Another way of looking at time reversal is as follows. Suppose we start with a system in the state ${\psi\left(0\right)}$ at ${t=0}$. We can let it evolve for a time ${\tau}$ using the propagator to get the state at time ${t=\tau}$:

$\displaystyle \psi\left(\tau\right)=e^{-iH\tau/\hbar}\psi\left(0\right) \ \ \ \ \ (30)$

Applying time reversal via the operator ${T}$ to this state, we have (we’re assuming that ${H}$ is time-independent, but we’re allowing it to be complex)
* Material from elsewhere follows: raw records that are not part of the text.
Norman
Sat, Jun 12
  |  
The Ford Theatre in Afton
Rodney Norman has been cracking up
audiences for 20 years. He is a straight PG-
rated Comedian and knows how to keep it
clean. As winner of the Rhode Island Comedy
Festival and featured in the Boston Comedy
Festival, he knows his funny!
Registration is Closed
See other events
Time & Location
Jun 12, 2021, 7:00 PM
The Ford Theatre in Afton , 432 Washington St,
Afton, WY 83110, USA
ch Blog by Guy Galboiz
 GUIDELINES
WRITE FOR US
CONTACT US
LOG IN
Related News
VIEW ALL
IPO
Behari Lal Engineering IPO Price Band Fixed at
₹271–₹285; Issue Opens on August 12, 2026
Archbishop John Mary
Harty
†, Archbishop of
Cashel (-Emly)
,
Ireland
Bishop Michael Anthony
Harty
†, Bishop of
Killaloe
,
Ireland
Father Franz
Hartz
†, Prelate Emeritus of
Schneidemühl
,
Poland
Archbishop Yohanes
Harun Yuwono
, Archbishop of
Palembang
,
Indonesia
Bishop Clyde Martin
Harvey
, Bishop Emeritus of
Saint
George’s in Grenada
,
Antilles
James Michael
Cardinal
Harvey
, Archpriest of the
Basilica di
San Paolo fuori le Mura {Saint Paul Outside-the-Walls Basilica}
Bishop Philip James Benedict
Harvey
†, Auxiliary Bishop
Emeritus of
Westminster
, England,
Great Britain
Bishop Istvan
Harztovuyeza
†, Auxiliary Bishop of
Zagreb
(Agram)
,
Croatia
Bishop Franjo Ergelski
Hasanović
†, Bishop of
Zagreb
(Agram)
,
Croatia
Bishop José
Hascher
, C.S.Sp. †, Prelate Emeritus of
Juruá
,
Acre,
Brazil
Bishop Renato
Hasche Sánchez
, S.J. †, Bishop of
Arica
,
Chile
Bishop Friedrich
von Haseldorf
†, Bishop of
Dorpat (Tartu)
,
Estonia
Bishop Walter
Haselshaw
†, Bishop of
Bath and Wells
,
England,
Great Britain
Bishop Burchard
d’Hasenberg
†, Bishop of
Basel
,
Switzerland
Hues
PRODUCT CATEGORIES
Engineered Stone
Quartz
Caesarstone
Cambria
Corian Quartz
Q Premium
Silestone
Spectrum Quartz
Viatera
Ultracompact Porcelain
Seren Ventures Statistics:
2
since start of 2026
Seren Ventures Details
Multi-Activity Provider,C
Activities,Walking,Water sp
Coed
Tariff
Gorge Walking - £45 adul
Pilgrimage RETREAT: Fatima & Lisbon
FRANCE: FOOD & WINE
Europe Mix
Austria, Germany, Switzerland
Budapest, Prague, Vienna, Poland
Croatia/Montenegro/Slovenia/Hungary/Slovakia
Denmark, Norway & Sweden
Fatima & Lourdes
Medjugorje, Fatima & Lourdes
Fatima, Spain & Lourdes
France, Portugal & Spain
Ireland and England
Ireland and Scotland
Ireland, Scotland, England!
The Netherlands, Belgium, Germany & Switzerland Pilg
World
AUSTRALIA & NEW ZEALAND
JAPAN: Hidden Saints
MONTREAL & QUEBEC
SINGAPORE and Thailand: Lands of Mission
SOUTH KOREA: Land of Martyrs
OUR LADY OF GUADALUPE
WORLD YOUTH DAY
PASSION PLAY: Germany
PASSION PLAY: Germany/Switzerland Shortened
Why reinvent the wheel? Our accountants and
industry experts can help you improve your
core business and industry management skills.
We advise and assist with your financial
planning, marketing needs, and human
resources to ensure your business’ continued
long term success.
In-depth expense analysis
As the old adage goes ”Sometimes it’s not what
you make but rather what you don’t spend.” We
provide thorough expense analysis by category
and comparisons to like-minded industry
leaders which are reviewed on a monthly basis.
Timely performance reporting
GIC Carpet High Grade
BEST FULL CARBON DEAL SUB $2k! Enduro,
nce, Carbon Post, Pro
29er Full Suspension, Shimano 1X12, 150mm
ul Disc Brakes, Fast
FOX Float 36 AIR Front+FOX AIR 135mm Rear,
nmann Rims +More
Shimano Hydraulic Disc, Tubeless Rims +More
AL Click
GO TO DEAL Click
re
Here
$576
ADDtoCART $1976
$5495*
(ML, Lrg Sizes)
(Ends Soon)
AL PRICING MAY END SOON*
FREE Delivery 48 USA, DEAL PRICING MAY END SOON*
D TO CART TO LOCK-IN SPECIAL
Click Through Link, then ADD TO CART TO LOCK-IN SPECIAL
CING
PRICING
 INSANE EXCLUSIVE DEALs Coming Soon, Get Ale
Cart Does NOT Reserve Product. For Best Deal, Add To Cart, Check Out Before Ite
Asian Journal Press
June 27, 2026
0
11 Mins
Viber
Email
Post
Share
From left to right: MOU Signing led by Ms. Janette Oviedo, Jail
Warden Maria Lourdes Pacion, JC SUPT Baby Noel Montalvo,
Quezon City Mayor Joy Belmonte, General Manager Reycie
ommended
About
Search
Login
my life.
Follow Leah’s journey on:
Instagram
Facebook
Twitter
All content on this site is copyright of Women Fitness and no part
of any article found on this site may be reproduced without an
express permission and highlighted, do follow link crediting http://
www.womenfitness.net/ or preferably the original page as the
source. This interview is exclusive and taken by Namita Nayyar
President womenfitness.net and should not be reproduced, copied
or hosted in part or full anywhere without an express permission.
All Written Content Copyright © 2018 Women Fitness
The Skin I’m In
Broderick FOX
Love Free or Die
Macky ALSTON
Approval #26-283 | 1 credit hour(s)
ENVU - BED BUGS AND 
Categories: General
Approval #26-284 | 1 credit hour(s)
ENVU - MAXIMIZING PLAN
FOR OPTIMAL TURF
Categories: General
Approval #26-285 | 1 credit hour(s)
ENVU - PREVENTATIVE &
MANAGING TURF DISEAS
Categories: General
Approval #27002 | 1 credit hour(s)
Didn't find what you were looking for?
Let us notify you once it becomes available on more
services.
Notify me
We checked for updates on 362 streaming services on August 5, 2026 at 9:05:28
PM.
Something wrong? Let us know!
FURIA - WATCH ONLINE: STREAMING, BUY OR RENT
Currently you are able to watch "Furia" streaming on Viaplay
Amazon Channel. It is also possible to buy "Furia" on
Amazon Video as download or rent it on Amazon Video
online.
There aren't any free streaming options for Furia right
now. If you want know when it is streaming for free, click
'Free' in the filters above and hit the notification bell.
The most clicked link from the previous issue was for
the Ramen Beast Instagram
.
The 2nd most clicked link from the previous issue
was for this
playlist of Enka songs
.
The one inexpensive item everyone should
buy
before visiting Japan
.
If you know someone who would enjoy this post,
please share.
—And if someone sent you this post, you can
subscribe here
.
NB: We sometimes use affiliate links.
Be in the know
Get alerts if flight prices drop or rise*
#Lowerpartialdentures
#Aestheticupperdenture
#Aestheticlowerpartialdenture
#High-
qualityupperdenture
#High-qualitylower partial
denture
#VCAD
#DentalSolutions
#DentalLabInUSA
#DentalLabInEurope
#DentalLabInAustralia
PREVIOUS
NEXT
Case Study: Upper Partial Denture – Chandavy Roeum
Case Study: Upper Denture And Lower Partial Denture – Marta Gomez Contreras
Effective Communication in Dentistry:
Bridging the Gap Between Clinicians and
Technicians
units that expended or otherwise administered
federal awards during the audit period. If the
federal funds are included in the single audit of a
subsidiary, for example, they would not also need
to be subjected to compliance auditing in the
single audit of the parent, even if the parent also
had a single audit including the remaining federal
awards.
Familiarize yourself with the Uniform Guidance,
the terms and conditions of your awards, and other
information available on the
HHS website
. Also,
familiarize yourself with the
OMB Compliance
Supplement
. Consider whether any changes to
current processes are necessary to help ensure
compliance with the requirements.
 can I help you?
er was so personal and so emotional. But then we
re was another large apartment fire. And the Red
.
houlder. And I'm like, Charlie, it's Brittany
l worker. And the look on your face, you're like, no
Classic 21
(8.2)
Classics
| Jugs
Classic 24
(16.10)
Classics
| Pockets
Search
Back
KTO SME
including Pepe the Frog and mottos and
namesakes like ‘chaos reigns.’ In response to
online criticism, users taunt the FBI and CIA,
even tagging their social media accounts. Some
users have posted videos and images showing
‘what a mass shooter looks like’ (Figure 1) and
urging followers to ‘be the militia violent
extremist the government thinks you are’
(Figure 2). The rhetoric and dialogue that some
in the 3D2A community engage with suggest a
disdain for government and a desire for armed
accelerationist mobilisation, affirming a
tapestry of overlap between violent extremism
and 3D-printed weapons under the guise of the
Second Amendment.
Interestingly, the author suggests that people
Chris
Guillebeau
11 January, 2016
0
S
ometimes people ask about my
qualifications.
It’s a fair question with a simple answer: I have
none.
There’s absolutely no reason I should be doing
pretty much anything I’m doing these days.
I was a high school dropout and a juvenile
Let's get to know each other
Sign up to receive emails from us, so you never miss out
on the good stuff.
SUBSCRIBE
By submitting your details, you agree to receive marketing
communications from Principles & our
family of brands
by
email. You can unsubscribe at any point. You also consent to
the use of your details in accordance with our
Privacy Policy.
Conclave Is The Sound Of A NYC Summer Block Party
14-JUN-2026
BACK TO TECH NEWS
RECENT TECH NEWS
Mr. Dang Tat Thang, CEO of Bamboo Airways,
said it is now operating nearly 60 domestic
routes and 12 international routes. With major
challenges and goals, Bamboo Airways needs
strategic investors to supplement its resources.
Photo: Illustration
$\displaystyle T\psi\left(\tau\right)=e^{iH^*\tau/\hbar}\psi^*\left(0\right) \ \ \ \ \ (31)$

If we now evolve this time-reversed state through the same time ${\tau}$, we should end up back in the (time-reversed) original state if the system is invariant under time reversal. That is,

$\displaystyle \psi\left(2\tau\right)=e^{-iH\tau/\hbar}e^{iH^*\tau/\hbar}\psi^*\left(0\right)=\psi^*\left(0\right) \ \ \ \ \ (32)$

[Note that we don’t require ${\psi\left(2\tau\right)=\psi\left(0\right)}$ since ${\psi\left(2\tau\right)}$ is the system in its time-reversed state, where it’s moving in the opposite direction to the original state. Think about time-reversing a bouncing ball. The ball becomes effectively time-reversed when it bounces. If the ball is travelling down at some speed ${v}$ at a height ${h}$, then after bouncing (assuming an elastic bounce) it will be travelling at the same speed ${v}$ when it bounces back to the height ${h}$, but it will be moving in the opposite direction.]

In this equation, we’re working in the ${X}$ basis, so the exponents are numerical functions, not operators, and we’re free to combine the exponents without worrying about commutators. This means that in order for the system to be time-reversal invariant, we must have

$\displaystyle H\left(x\right)=H^*\left(x\right) \ \ \ \ \ (33)$

In other words, the Hamiltonian must be real. The usual kinetic plus potential type of Hamiltonian satisfies this since it has the form

$\displaystyle H=\frac{P^{2}}{2m}+V\left(x\right) \ \ \ \ \ (34)$

and although the quantum momentum operator is ${P=-i\hbar\frac{d}{dx}}$, its square is real. In the magnetic force case, the presence of the charge’s velocity as a linear term (in ${q\mathbf{v}\times\mathbf{B}}$) means the momentum operator occurs as a linear term, making ${H}$ complex, so time reversal invariance doesn’t hold. Again, however, if we included the charges that give rise to the magnetic field, the discrepancy disappears.